PROBLEM STATEMENT: Copy out the records word for word, from the first line up to and including the line containing "-0.012844, -0.056291, 1.454815]]".

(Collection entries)
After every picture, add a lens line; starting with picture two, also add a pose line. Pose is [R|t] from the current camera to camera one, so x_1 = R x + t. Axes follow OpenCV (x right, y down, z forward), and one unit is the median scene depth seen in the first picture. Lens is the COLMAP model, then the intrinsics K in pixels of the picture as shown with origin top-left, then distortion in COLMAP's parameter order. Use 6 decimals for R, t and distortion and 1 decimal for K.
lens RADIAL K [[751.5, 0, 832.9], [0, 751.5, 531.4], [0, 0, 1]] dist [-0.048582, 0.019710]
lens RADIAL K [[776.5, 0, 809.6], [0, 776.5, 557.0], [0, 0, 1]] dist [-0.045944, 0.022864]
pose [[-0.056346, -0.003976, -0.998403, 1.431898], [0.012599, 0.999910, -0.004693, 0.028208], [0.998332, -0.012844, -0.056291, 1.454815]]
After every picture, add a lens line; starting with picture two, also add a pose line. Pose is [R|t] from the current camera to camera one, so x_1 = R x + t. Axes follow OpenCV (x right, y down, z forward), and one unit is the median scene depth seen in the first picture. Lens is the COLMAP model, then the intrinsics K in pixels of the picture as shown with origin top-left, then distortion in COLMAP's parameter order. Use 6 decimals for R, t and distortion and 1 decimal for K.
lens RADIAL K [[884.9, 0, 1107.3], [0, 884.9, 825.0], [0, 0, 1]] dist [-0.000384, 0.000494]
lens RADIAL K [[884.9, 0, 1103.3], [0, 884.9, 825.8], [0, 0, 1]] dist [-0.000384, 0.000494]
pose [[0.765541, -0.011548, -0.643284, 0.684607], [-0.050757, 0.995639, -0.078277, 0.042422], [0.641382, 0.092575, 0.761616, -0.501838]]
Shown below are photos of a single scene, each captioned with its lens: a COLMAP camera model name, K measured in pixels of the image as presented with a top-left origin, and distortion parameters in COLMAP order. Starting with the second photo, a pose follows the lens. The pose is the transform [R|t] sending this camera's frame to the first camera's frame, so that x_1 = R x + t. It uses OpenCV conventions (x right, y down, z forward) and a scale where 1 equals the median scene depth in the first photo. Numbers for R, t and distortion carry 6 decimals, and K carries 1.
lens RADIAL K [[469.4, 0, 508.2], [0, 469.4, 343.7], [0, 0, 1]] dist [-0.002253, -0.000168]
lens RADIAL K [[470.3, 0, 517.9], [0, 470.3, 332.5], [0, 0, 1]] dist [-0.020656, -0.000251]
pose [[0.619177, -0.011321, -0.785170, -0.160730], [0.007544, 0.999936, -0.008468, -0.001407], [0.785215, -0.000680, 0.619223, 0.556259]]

ANSWER SECTION:
After every picture, add a lens line; starting with picture two, also add a pose line. Pose is [R|t] from the current camera to camera one, so x_1 = R x + t. Axes follow OpenCV (x right, y down, z forward), and one unit is the median scene depth seen in the first picture. Lens is the COLMAP model, then the intrinsics K in pixels of the picture as shown with origin top-left, then distortion in COLMAP's parameter order. Use 6 decimals for R, t and distortion and 1 decimal for K.
lens RADIAL K [[751.5, 0, 832.9], [0, 751.5, 531.4], [0, 0, 1]] dist [-0.048582, 0.019710]
lens RADIAL K [[776.5, 0, 809.6], [0, 776.5, 557.0], [0, 0, 1]] dist [-0.045944, 0.022864]
pose [[-0.056346, -0.003976, -0.998403, 1.431898], [0.012599, 0.999910, -0.004693, 0.028208], [0.998332, -0.012844, -0.056291, 1.454815]]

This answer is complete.